Это просто один лагерь с несколькими тысячами человек. А что будет в Северо-Боровинске, когда АС рванёт? И там будут дети!
Я не могла об этом не думать.
Меня бодрила мысль о том, что я совсем скоро покину это место, что лично для меня всё закончится. Только мысль о доме, помогала не упасть, держаться и не сдаваться. Но в то же время меня ужасали мысли о том, что случится здесь после моего отъезда. Эти две вещи были связаны напрямую. Все, кто выжил в этом бою, защищая и меня в том числе, обречены. Их просто не станет.
В обед меня сменила Берта, отправив меня поесть. Я долго мыла руки, казалось, намертво впитавшие в себя кровь. Отправить бы сюда Андре. Посмотрела бы я на него тогда.
Смог бы он сказать, глядя солдатам в глаза, что их жизни ничего не стоят? Что их должны принести в жертву ради выживания остальных? Каких-то других людей, но не них самих?
Как бы я ни относилась к отцу, мне необходима была его помощь, чтобы уехать. Что будет дальше, я не знала. Зачем далеко загадывать, когда я могу умереть в любую секунду?
Отстоявшие ночь солдаты натягивали новые палатки, пять из которых отдали раненым, убирали обломки лагеря с территории, возводили новые укрепления, восстановили полевую кухню. Марсель тоже помогал им, не сидел без дела. Я так им гордилась!
Я вздрагивала от каждого грохота, боясь новой бомбёжки. Менять место дислокации остаткам армии не было смысла. Берлессы прекрасно знали о нашем существовании, да и позиции нужно было удерживать, поэтому оставалось ждать и трястись.
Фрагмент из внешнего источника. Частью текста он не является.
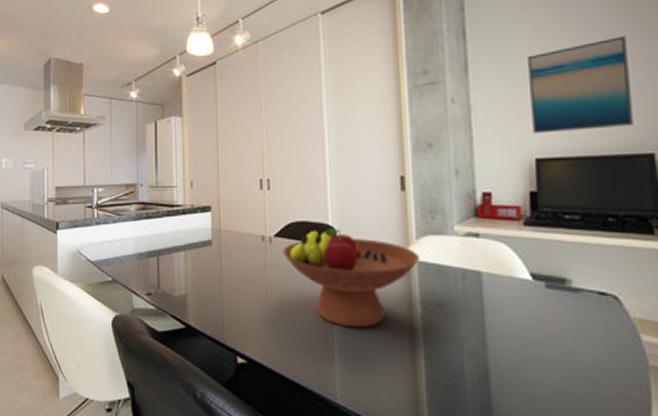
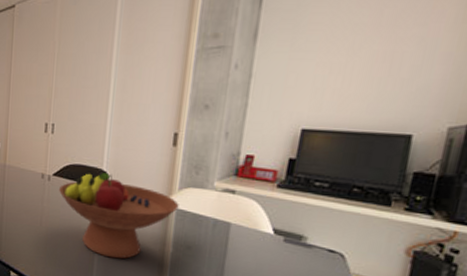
wall art: present [528,36,633,134] -> none [305,18,418,108]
К вечеру лагерь был более или менее восстановлен, с ранеными тоже разобрались. Я уже падала от усталости, но от разведки пока не было новостей. По крайней мере, Марселю ничего конкретного не сообщали. Берлессы могли отрезать нас со всех сторон. Тогда я умру здесь, как и собиралась в запале.
Многие кижане начали отмечать свой славный подвиг, отбив атаку врага.
Я с отвращением смотрела на пьяных, грязных солдат, восхваляющих себя, как героев. Разве время сейчас пить?
Впрочем, мне и самой хотелось напиться в дрова, лишь бы хоть на какое-то время забыться от пережитого. Не мне осуждать военных. Точно не мне.
Уже стемнело, а мы так никуда и не уехали. Нужно было готовиться ко сну. Мне казалось, что я теперь не усну в палатке, что ночевать в ней, сродни смерти, но усталость дала о себе знать. К тому же сооружение стояло чуть дальше от остальных, позади него лес. Это успокаивало самую чуточку.
Кроватей больше не было, а вот спальных мешков освободилось достаточно. Марсель помог мне расстелиться прямо на полу. Берта ушла стрельнуть сигарет, остальные пили на улице, поминая погибших. Мы были одни.